━━━━━ Fragmento citado
Esa faceta crítica y contestataria la expresó también en episodios como su negativa a pagar el IVA en los supermercados, acciones que ponían en aprietos a trabajadores que, en realidad, poco podían hacer para cambiar los precios.
Sin embargo, todo cambió cuando López Obrador lo incluyó entre las llamadas corcholatas presidenciales. A partir de ese momento, el activismo callejero que había caracterizado a Fernández Noroña se transformó. De la noche a la mañana, subió varios peldaños y se convirtió en parte de la nueva élite política.
Así, cuando fue nombrado presidente de la Mesa Directiva del Senado, su estilo ya no fue el de un perfil austero. Los viajes en primera clase, las salas premier en aeropuertos y los vehículos de lujo pasaron a ser parte de su nueva realidad. Paradójicamente, el mismo político que antes presumía su cercanía con el pueblo y despreciaba a los elitistas, pronto cayó en excesos inconcebibles para alguien que se asumía contestatario. Incluso utilizó al Senado como espacio para exigir que un ciudadano se disculpara públicamente por haberlo insultado en un aeropuerto.
━━━━━━━━━━
> _Tarea 1_
Reproduce el fragmento sobre Fernández Noroña en todo lo que va desde "Sin embargo, todo" hasta "nueva élite política.", sustituyendo "corcholatas presidenciales" por "aspirantes presidenciales".
> _Tarea 2_
¿Qué lujos enumera el fragmento sobre Fernández Noroña como parte de su nueva realidad?
> _Tarea 3_
Según el fragmento sobre Fernández Noroña, ¿qué cargo recibió en el Senado?
Bastará con el fragmento sobre Fernández Noroña; no hace falta recurrir a nada más.
━━━━━ Datos proporcionados
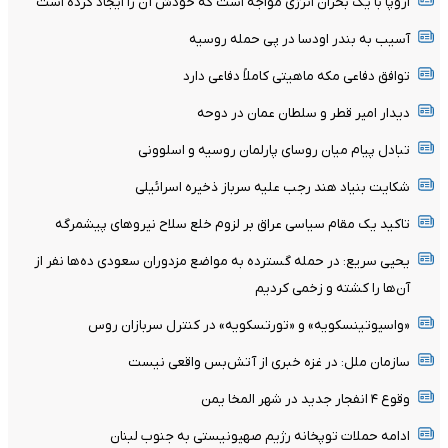
اروپا با یک بحران انرژی مواجه است که خودش آن را ایجاد کرده است
آسیب به بندر اودسا در پی حمله روسیه
توافق دفاعی مکه ماهیتی کاملاً دفاعی دارد
دیدار امیر قطر و سلطان عمان در دوحه
تبادل پیام میان روسای پارلمان روسیه و اسلوونی
شکایت بنیاد هند رجب علیه سرباز ذخیره اسرائیلی
تاکید یک مقام سیاسی عراق بر لزوم خلع سلاح نیروهای پیشمرگه
یحیی سریع: در حمله گسترده به مواضع مزدوران سعودی ده‌ها نفر از
آن‌ها را کشته و زخمی کردیم
«واسیوتینسکویه» و «تورتسکویه» در کنترل سربازان روس
سازمان ملل: در غزه خبری از آتش‌بس واقعی نیست
وقوع ۴ انفجار جدید در شهر المخا یمن
ادامه حملات توپخانه رژیم صهیونیستی به جنوب لبنان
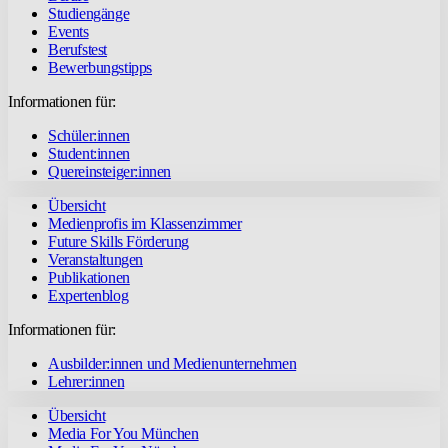
Studiengänge
Events
Berufstest
Bewerbungstipps
Informationen für:
Schüler:innen
Student:innen
Quereinsteiger:innen
Übersicht
Medienprofis im Klassenzimmer
Future Skills Förderung
Veranstaltungen
Publikationen
Expertenblog
Informationen für:
Ausbilder:innen und Medienunternehmen
Lehrer:innen
Übersicht
Media For You München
━━━━━━━━━━
> _Resultado 1_
Sin embargo, todo cambió cuando López Obrador lo incluyó entre las llamadas aspirantes presidenciales. A partir de ese momento, el activismo callejero que había caracterizado a Fernández Noroña se transformó. De la noche a la mañana, subió varios peldaños y se convirtió en parte de la nueva élite política.

> _Resultado 2_
Los viajes en primera clase, las salas premier en aeropuertos y los vehículos de lujo.

> _Resultado 3_
Fue nombrado presidente de la Mesa Directiva del Senado.